(Data):
__________

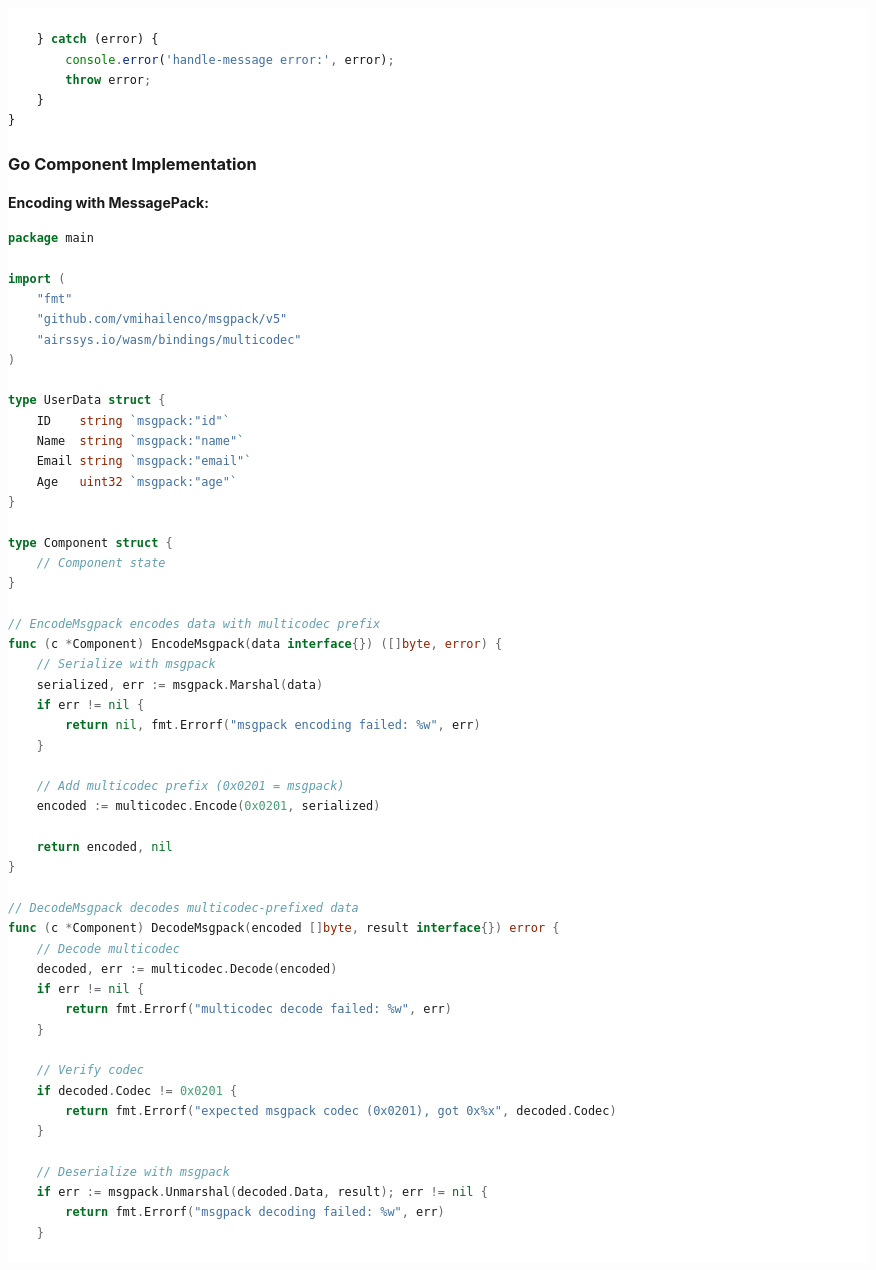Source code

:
 ```javascript
        
    } catch (error) {
        console.error('handle-message error:', error);
        throw error;
    }
}
```

### Go Component Implementation

**Encoding with MessagePack:**

```go
package main

import (
    "fmt"
    "github.com/vmihailenco/msgpack/v5"
    "airssys.io/wasm/bindings/multicodec"
)

type UserData struct {
    ID    string `msgpack:"id"`
    Name  string `msgpack:"name"`
    Email string `msgpack:"email"`
    Age   uint32 `msgpack:"age"`
}

type Component struct {
    // Component state
}

// EncodeMsgpack encodes data with multicodec prefix
func (c *Component) EncodeMsgpack(data interface{}) ([]byte, error) {
    // Serialize with msgpack
    serialized, err := msgpack.Marshal(data)
    if err != nil {
        return nil, fmt.Errorf("msgpack encoding failed: %w", err)
    }
    
    // Add multicodec prefix (0x0201 = msgpack)
    encoded := multicodec.Encode(0x0201, serialized)
    
    return encoded, nil
}

// DecodeMsgpack decodes multicodec-prefixed data
func (c *Component) DecodeMsgpack(encoded []byte, result interface{}) error {
    // Decode multicodec
    decoded, err := multicodec.Decode(encoded)
    if err != nil {
        return fmt.Errorf("multicodec decode failed: %w", err)
    }
    
    // Verify codec
    if decoded.Codec != 0x0201 {
        return fmt.Errorf("expected msgpack codec (0x0201), got 0x%x", decoded.Codec)
    }
    
    // Deserialize with msgpack
    if err := msgpack.Unmarshal(decoded.Data, result); err != nil {
        return fmt.Errorf("msgpack decoding failed: %w", err)
    }
    
```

__________

(What the task requires):
Read the entries above and find each line holding the word "type". Copy it out.

(Response to the task):
type UserData struct {
type Component struct {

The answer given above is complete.